◆ **Written task**
Please reproduce exactly the lines from the start of the records through the one containing "means to guide", and nothing more.

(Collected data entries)

*** Begin section ***

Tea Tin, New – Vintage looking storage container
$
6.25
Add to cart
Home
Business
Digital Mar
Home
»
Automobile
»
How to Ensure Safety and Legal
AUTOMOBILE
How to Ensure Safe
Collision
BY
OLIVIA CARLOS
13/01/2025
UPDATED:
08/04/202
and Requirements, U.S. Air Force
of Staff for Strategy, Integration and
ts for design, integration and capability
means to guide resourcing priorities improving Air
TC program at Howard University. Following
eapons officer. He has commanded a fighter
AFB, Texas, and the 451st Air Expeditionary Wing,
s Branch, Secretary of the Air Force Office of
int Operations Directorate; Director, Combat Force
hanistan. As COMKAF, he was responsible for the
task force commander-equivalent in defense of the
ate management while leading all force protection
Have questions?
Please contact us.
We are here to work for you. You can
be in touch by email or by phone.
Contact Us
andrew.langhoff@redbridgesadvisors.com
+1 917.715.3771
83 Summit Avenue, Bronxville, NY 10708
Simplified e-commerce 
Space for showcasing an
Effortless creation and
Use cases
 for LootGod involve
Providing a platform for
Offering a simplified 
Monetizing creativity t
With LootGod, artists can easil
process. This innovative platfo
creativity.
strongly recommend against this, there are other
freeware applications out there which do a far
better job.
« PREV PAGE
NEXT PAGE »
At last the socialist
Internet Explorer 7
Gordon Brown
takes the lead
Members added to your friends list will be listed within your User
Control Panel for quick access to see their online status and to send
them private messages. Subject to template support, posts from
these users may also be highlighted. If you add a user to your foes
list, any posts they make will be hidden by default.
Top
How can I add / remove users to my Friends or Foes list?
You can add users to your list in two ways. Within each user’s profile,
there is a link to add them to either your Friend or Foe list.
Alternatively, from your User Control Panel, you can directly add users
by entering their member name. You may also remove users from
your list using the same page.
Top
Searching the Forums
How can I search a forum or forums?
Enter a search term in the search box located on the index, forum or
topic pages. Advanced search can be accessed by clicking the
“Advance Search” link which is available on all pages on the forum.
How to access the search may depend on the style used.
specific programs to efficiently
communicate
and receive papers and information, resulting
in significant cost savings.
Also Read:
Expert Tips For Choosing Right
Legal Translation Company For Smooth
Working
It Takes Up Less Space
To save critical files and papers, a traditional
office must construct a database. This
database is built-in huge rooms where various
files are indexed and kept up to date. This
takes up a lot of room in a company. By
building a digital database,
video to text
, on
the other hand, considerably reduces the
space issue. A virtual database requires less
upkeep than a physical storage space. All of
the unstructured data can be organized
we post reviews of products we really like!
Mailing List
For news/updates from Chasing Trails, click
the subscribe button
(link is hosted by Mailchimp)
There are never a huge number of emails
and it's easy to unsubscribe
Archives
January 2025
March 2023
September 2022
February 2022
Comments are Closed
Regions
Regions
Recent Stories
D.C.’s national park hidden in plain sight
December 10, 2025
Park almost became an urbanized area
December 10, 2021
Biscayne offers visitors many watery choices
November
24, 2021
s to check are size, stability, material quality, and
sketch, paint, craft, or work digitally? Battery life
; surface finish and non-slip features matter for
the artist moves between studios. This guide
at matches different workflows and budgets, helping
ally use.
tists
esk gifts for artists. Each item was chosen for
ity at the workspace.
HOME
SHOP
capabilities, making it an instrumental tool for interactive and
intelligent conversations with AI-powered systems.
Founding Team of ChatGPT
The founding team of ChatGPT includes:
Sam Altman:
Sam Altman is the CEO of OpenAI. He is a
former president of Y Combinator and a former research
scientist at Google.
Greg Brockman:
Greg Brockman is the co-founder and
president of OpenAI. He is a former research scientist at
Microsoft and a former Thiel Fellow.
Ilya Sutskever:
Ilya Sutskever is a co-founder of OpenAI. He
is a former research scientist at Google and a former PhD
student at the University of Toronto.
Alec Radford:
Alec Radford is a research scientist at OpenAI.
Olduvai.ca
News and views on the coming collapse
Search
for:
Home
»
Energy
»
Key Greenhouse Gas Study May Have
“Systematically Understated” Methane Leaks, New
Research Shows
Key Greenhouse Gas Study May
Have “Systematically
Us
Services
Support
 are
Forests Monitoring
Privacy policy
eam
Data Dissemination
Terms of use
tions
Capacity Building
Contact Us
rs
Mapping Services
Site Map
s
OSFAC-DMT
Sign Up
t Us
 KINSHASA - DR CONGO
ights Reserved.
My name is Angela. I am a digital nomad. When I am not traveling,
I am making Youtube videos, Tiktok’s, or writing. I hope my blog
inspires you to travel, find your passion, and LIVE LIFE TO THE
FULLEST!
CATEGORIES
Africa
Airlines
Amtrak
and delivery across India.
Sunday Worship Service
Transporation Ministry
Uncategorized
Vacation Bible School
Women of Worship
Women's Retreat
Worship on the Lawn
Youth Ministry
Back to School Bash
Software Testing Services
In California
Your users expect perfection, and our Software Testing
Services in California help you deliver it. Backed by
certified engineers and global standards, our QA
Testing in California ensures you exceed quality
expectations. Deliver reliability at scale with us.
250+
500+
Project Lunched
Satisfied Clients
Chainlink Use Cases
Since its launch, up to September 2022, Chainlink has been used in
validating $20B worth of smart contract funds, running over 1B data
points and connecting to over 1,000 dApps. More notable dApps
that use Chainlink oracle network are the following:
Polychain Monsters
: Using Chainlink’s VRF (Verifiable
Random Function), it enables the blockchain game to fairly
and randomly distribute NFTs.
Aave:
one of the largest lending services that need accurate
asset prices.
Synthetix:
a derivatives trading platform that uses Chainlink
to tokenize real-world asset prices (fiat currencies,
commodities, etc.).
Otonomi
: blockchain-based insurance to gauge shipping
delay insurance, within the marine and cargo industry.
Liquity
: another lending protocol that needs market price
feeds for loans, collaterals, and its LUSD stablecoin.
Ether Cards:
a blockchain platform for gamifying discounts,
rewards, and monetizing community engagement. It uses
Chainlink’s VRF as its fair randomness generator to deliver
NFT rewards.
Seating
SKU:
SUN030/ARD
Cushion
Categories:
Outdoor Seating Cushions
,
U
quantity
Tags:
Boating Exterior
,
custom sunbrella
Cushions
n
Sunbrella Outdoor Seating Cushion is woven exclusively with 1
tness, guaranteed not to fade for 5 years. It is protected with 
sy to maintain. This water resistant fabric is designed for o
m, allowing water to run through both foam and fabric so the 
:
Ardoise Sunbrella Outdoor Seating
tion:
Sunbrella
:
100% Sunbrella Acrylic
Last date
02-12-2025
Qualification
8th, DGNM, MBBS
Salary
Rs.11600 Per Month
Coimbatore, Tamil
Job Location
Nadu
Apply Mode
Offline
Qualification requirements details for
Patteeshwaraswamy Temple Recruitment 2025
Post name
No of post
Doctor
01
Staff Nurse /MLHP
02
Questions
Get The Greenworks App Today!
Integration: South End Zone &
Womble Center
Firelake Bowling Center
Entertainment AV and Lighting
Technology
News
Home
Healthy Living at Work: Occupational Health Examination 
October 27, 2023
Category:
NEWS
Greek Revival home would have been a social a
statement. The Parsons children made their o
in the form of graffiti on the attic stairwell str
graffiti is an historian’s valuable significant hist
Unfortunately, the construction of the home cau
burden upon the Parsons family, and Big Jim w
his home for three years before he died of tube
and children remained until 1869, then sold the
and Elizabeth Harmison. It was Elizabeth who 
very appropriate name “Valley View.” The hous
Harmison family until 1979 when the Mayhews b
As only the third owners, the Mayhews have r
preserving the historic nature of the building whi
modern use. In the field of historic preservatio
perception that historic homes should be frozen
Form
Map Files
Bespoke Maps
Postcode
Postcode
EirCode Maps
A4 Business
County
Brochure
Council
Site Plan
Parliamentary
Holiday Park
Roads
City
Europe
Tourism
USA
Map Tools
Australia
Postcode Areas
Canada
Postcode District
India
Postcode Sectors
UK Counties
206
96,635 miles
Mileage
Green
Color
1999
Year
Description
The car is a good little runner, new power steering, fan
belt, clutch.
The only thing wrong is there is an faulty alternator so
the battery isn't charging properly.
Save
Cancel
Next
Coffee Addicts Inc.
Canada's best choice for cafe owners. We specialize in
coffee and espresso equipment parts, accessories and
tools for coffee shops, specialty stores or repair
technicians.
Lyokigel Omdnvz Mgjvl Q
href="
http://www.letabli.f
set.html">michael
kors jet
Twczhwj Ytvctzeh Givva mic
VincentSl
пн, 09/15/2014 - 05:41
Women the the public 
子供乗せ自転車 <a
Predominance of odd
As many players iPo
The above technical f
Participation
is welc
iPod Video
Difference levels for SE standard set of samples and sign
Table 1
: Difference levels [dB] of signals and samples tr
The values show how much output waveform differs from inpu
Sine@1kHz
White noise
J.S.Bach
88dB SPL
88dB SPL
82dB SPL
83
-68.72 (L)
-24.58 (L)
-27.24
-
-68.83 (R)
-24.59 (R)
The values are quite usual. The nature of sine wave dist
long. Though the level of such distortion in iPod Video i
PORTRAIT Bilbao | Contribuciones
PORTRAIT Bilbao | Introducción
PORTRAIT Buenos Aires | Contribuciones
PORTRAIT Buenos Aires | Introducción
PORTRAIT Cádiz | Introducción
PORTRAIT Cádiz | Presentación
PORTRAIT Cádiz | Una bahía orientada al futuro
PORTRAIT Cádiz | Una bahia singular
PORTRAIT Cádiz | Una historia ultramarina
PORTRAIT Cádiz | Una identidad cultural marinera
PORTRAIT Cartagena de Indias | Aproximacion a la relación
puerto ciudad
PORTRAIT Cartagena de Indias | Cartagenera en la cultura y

*** End section ***

◆ **Solution to the problem**
Tea Tin, New – Vintage looking storage container
$
6.25
Add to cart
Home
Business
Digital Mar
Home
»
Automobile
»
How to Ensure Safety and Legal
AUTOMOBILE
How to Ensure Safe
Collision
BY
OLIVIA CARLOS
13/01/2025
UPDATED:
08/04/202
and Requirements, U.S. Air Force
of Staff for Strategy, Integration and
ts for design, integration and capability
means to guide resourcing priorities improving Air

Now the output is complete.